**To do:** Could you please transcribe the data exactly, without the pictures?
**** Supplied material ****
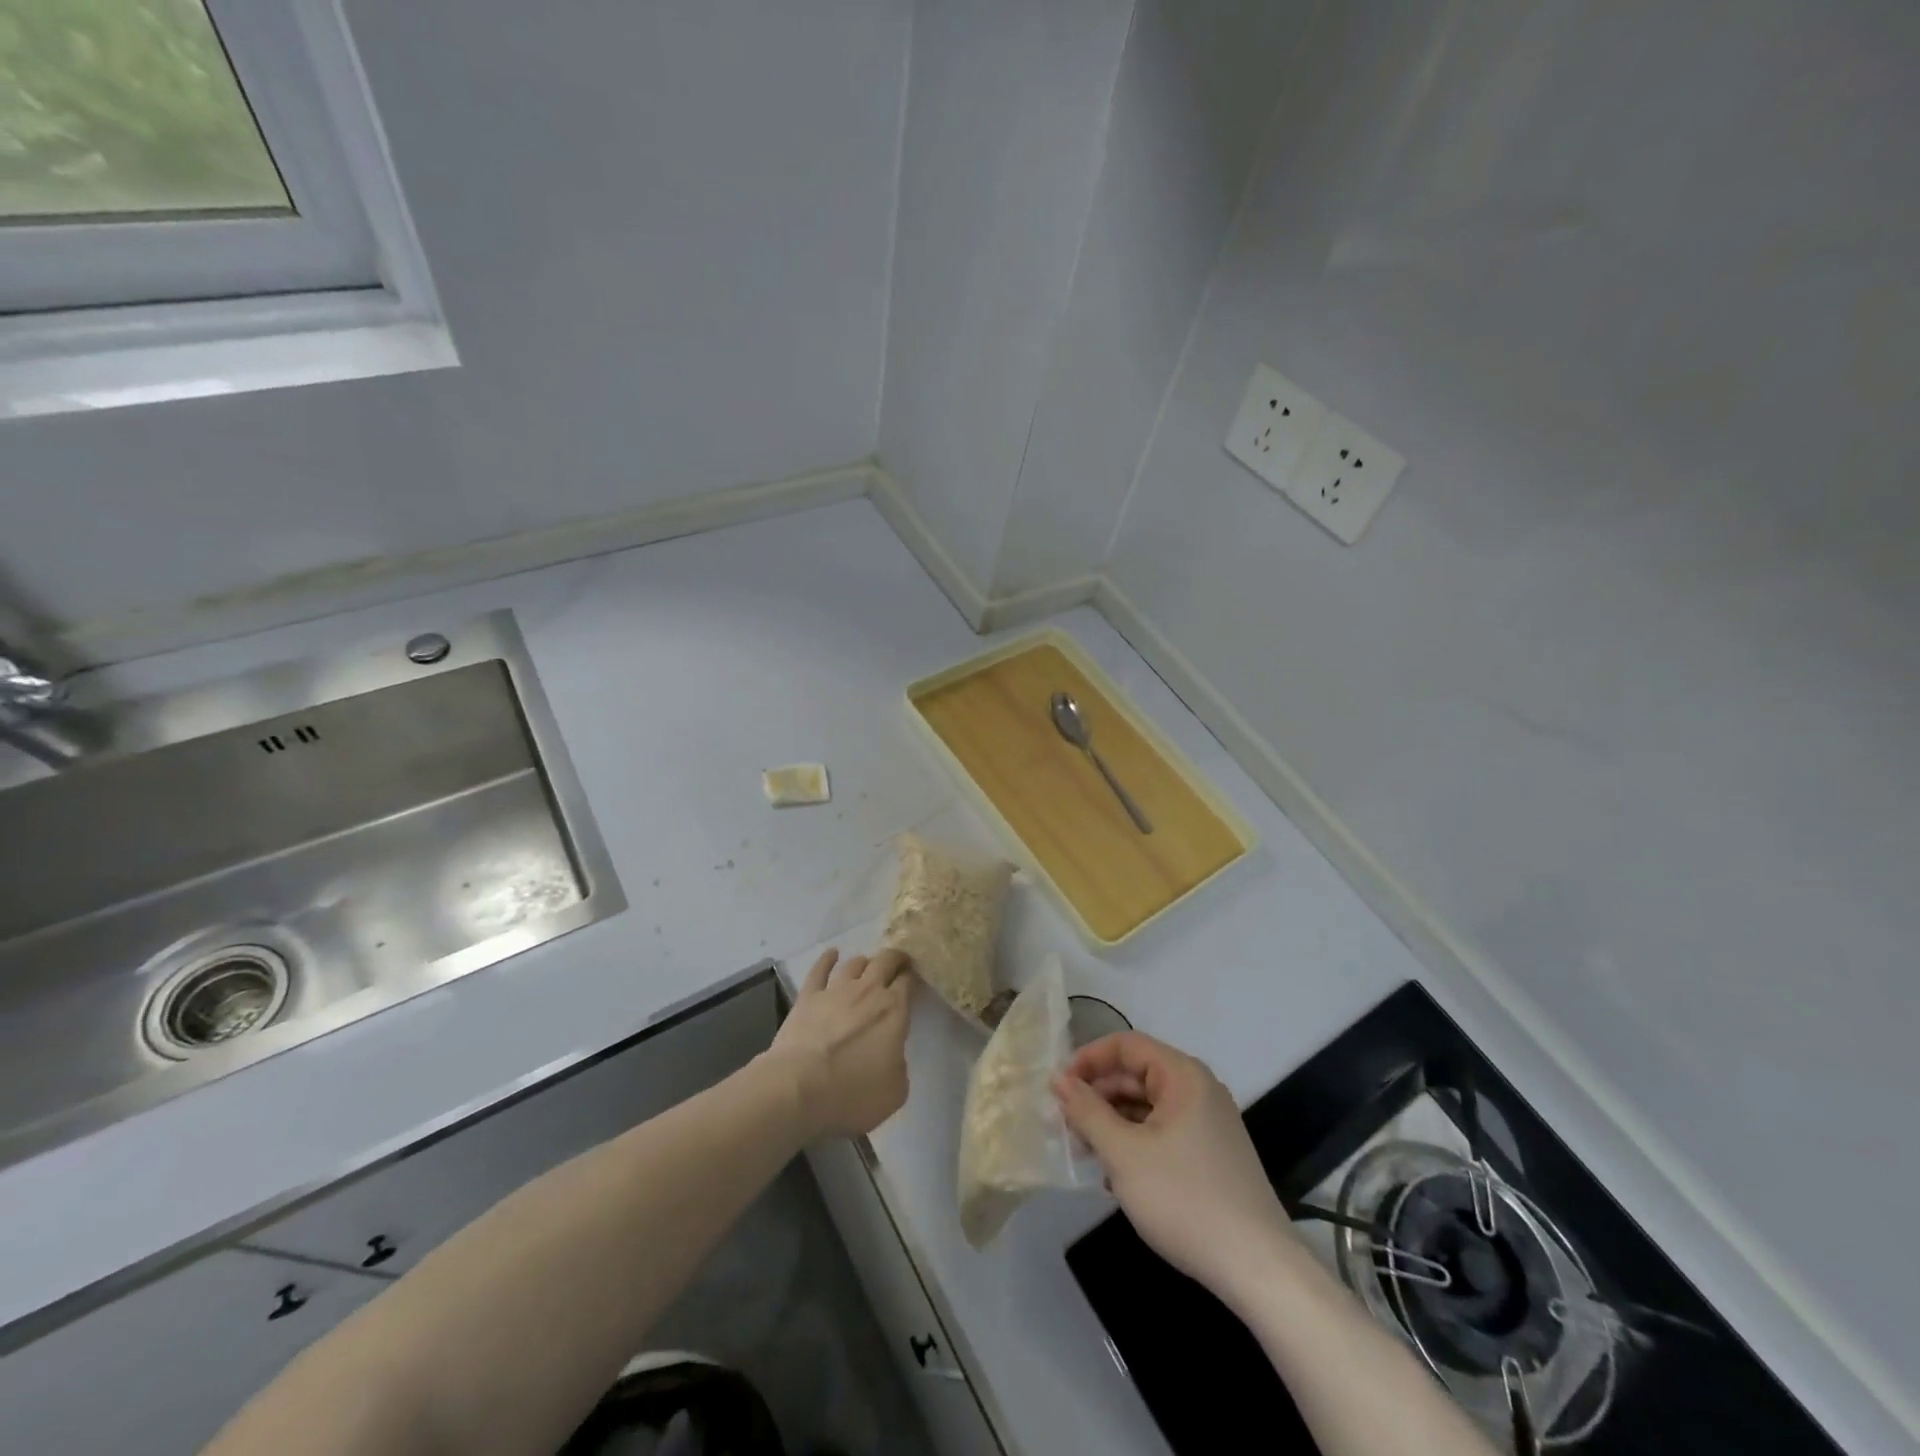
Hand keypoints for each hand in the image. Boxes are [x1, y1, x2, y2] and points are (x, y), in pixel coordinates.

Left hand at [766, 948, 912, 1139]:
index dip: (913, 977)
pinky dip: (827, 959)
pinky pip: (819, 970)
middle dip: (895, 959)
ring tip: (868, 966)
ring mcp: (835, 990)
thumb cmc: (852, 1092)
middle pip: (885, 961)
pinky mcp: (808, 997)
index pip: (908, 981)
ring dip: (865, 962)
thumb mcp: (895, 1091)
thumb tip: (891, 1055)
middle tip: (899, 963)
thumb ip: (899, 1065)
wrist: (799, 1087)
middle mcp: (867, 991)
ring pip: (854, 963)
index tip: (915, 979)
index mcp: (894, 1010)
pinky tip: (832, 954)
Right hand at [1054, 1031, 1288, 1295]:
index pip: (1125, 1046)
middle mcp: (1198, 1089)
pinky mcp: (1210, 1154)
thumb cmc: (1185, 1200)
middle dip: (1096, 1096)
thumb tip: (1058, 1080)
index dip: (1087, 1060)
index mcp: (1182, 1075)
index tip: (1057, 1089)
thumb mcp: (1124, 1154)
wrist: (1258, 1269)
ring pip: (1146, 1106)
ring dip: (1111, 1122)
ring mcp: (1208, 1122)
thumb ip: (1087, 1111)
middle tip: (1064, 1126)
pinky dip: (1134, 1142)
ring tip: (1084, 1152)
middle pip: (1136, 1075)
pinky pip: (1162, 1131)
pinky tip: (1114, 1174)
****
**Answer section:**
Hand keypoints for each hand in the image. Boxes are [x1, y1, x2, y2] and points are (x, y), in pixel coordinates.

Left hand at [766, 948, 912, 1139]:
index dip: (913, 977)
pinky dip: (827, 959)
pinky pip: (819, 970)
middle dip: (895, 959)
ring tip: (868, 966)
ring mcp: (835, 990)
thumb cmc: (852, 1092)
middle pip: (885, 961)
pinky mcp: (808, 997)
index pip: (908, 981)
ring dip: (865, 962)
thumb mcp: (895, 1091)
thumb tip: (891, 1055)
middle tip: (899, 963)
thumb ip: (899, 1065)
wrist: (799, 1087)
middle mcp: (867, 991)
ring pip: (854, 963)
index tip: (915, 979)
index mcp: (894, 1010)
pinky tip: (832, 954)
Right hand at [1054, 1031, 1288, 1295]:
index pip: (1125, 1046)
middle mcp: (1198, 1089)
pinky mcp: (1210, 1154)
thumb cmc: (1185, 1200)
middle dip: (1096, 1096)
thumb tip: (1058, 1080)
index dip: (1087, 1060)
index mcp: (1182, 1075)
index tip: (1057, 1089)
thumb mcp: (1124, 1154)
wrist: (1258, 1269)
ring pip: (1146, 1106)
ring dip: (1111, 1122)
ring mcp: (1208, 1122)
thumb ip: (1087, 1111)
middle tip: (1064, 1126)
pinky dip: (1134, 1142)
ring tip: (1084, 1152)
middle pip: (1136, 1075)
pinky pip: (1162, 1131)
pinky tip: (1114, 1174)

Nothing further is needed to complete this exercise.